§ YOUR TASK: Reproduce every one of the records below word for word, omitting the pictures.

§ Short-answer chart tasks:
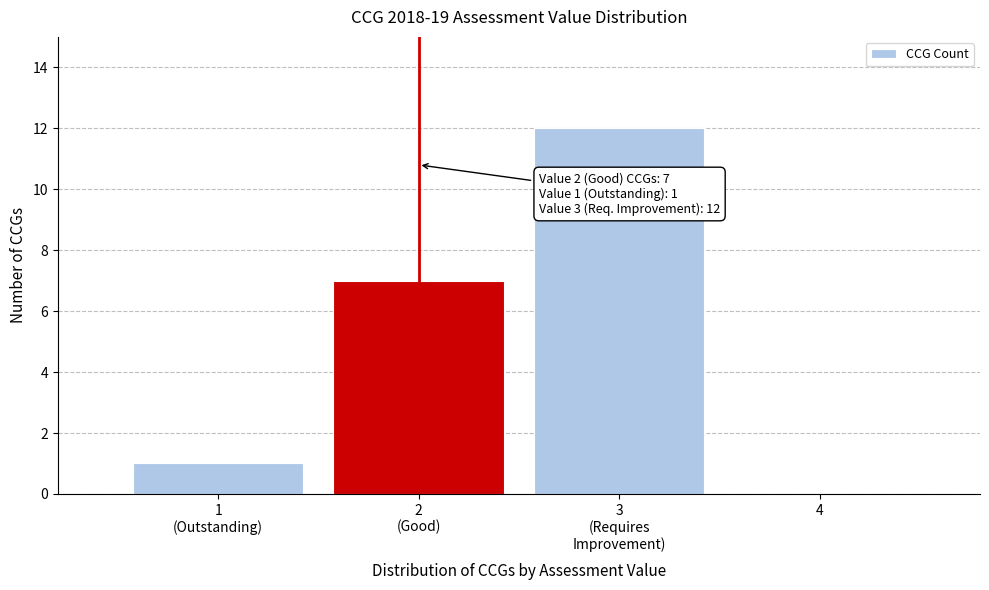

What is the sum of all values?

20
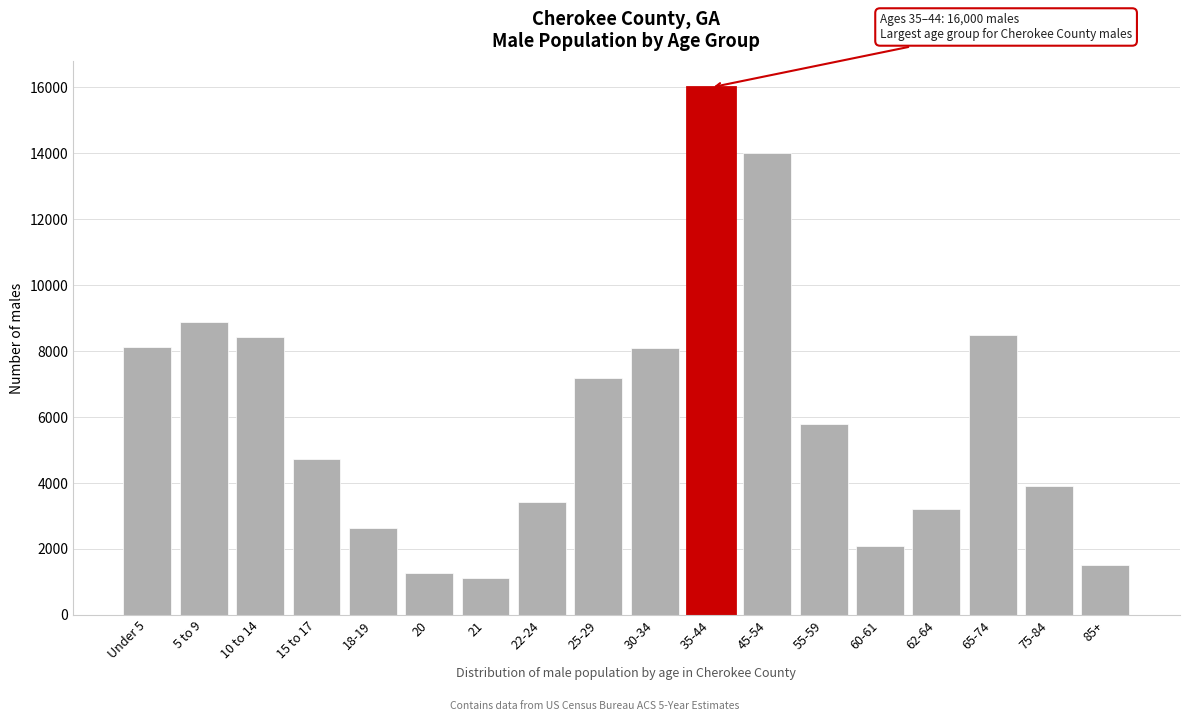

The value at 55-59 is 10160. True or false?

False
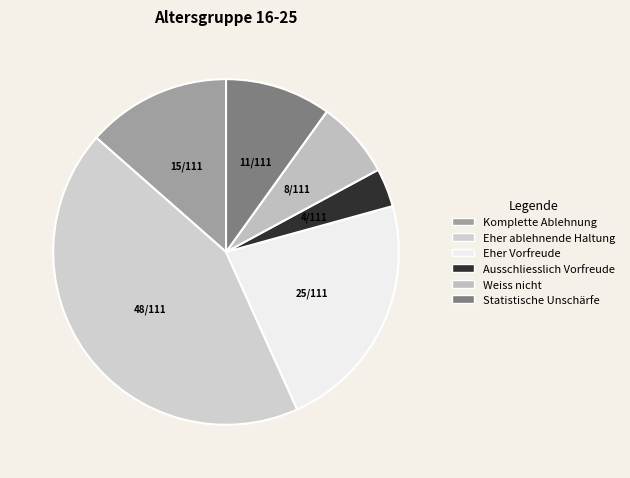

Which category has the biggest portion of the pie?

Eher ablehnende Haltung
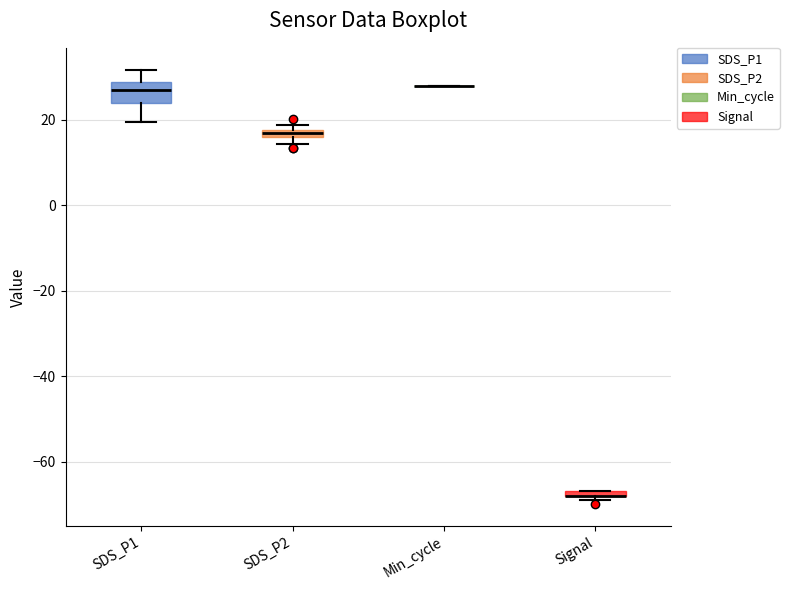

Where does the median line of the box for SDS_P1 sit on the y-axis? The values are not printed on the chart, so give them approximately, as read against the axis.

26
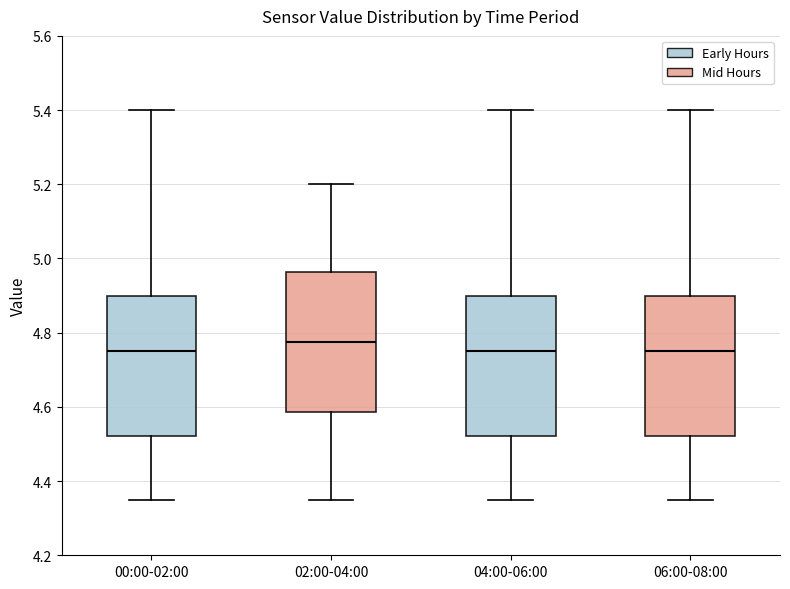

Reading left to right, transcribe this box plot: for each box, give where its median line is, the range the box spans, and where its two whiskers end, as read against the y-axis. The values are not printed on the chart, so give them approximately, as read against the axis.

00:00-02:00: median 4.76, box 4.52 to 4.90, whiskers 4.36 to 5.40
02:00-04:00: median 4.78, box 4.58 to 4.96, whiskers 4.36 to 5.20
04:00-06:00: median 4.76, box 4.52 to 4.90, whiskers 4.36 to 5.40
06:00-08:00: median 4.76, box 4.52 to 4.90, whiskers 4.36 to 5.40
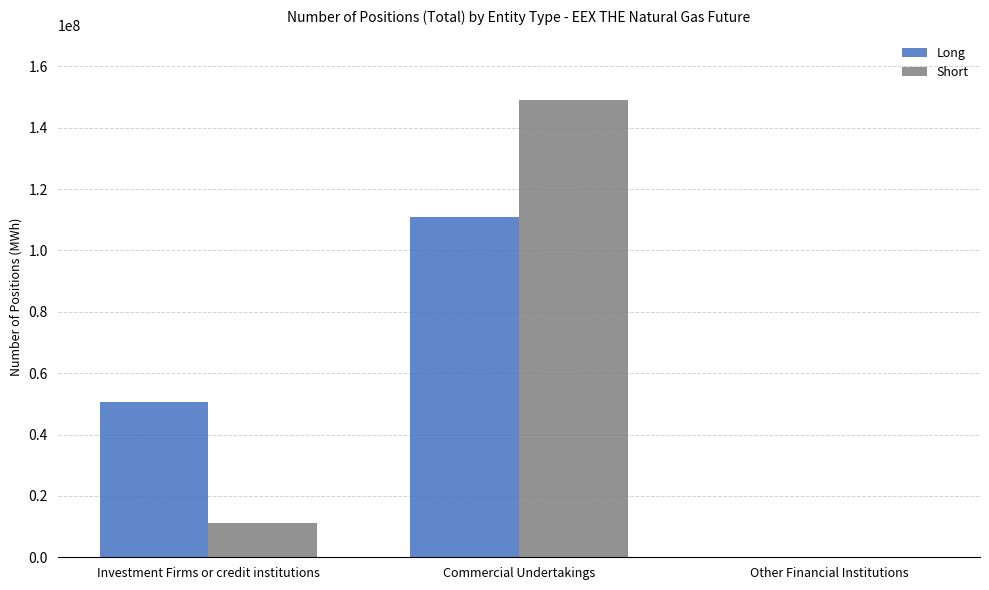

Is the value of Long at Other Financial Institutions greater than the value of Short at Investment Firms or credit institutions?

No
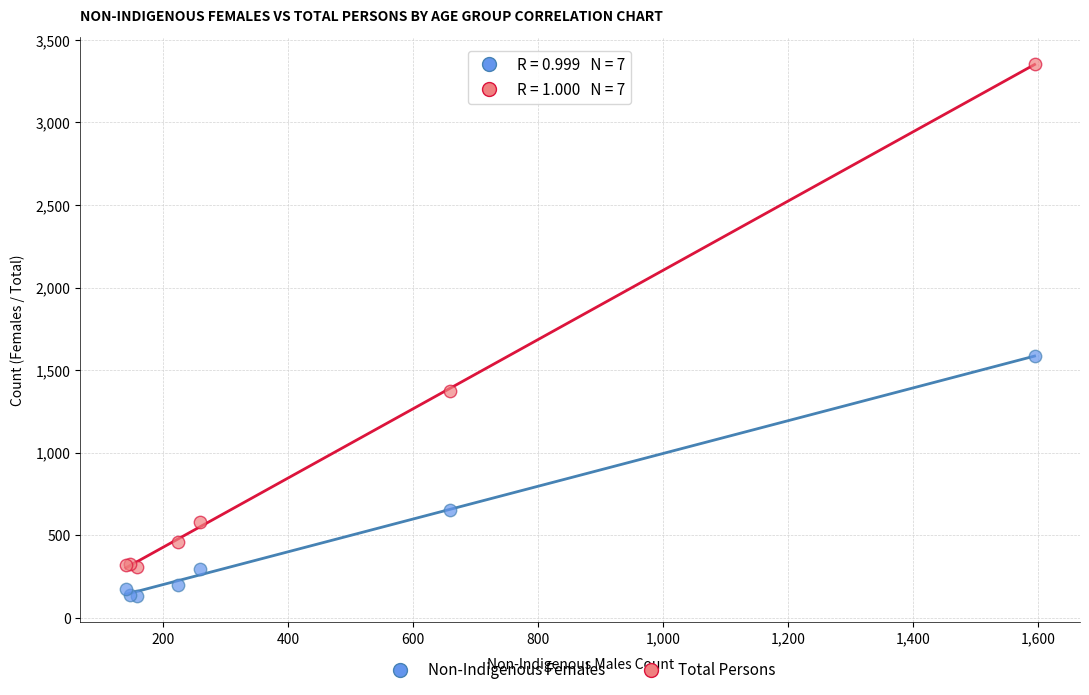

In the Non-Indigenous Females series, what Y value is closest to 858?

654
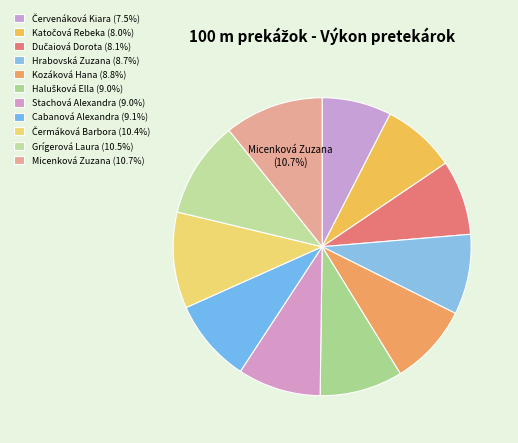

True or false: Čermáková Barbora accounts for 10% of the total.

True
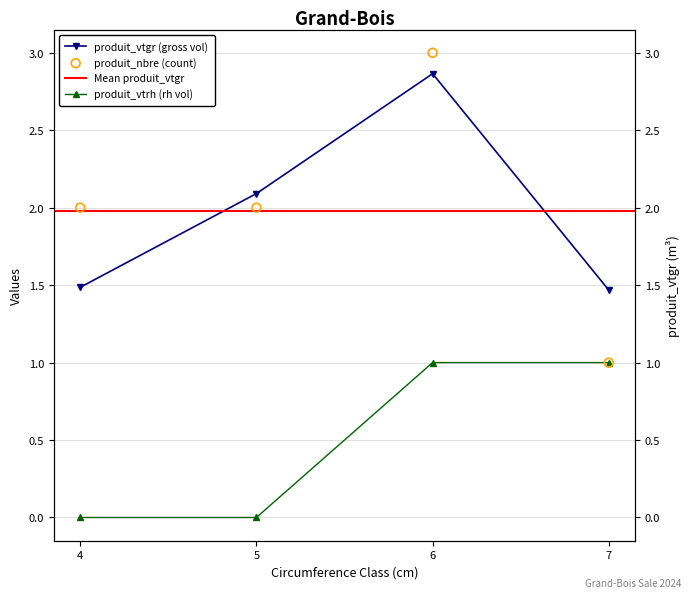

What is the total value across all series at 7?

3.5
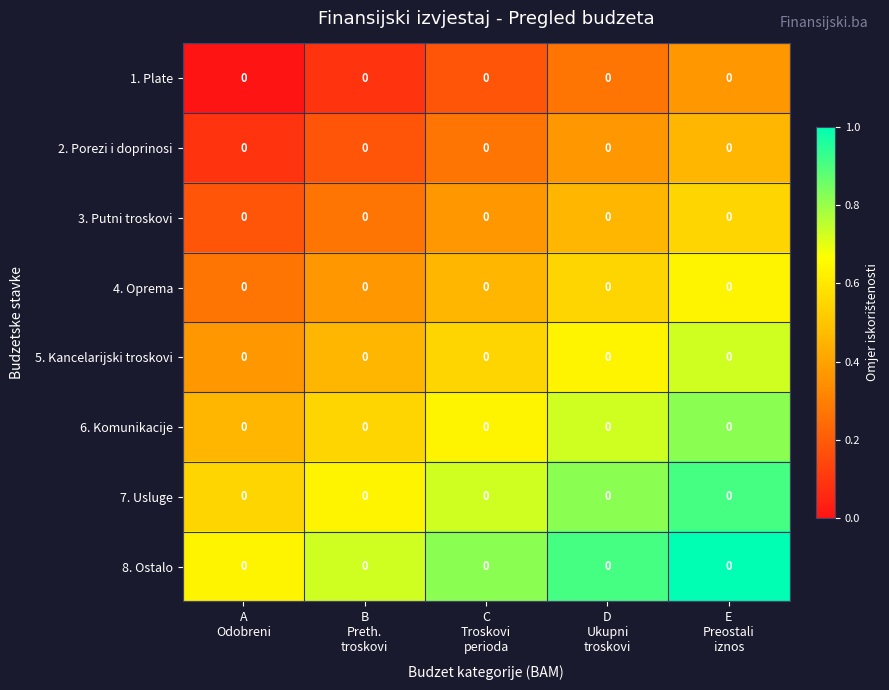

Which has a higher value, D
Ukupni
troskovi or B
Preth.
troskovi?

D
Ukupni
troskovi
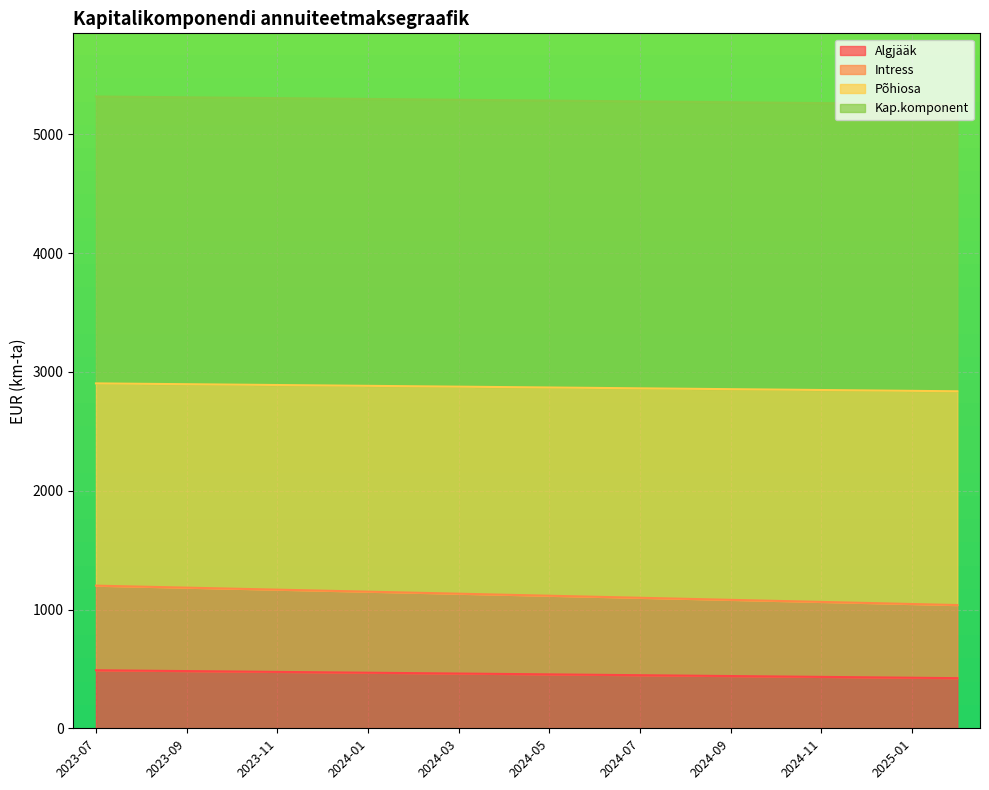

True or false: Põhiosa and Intress cross at least once.

False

§ RESPONSE TO THIS EXERCISE:
What is the sum of all values?

20

The value at 55-59 is 10160. True or false?

False

Which category has the biggest portion of the pie?

Eher ablehnende Haltung

Where does the median line of the box for SDS_P1 sit on the y-axis? The values are not printed on the chart, so give them approximately, as read against the axis.

26

Reading left to right, transcribe this box plot: for each box, give where its median line is, the range the box spans, and where its two whiskers end, as read against the y-axis. The values are not printed on the chart, so give them approximately, as read against the axis.

00:00-02:00: median 4.76, box 4.52 to 4.90, whiskers 4.36 to 5.40
02:00-04:00: median 4.78, box 4.58 to 4.96, whiskers 4.36 to 5.20
04:00-06:00: median 4.76, box 4.52 to 4.90, whiskers 4.36 to 5.40
06:00-08:00: median 4.76, box 4.52 to 4.90, whiskers 4.36 to 5.40

Is the value of Long at Other Financial Institutions greater than the value of Short at Investment Firms or credit institutions?

No

In the Non-Indigenous Females series, what Y value is closest to 858?

654

True or false: Čermáková Barbora accounts for 10% of the total.

True

What is the total value across all series at 7?

3.5

Which has a higher value, D
Ukupni
troskovi or B
Preth.
troskovi?

D
Ukupni
troskovi

True or false: Põhiosa and Intress cross at least once.

False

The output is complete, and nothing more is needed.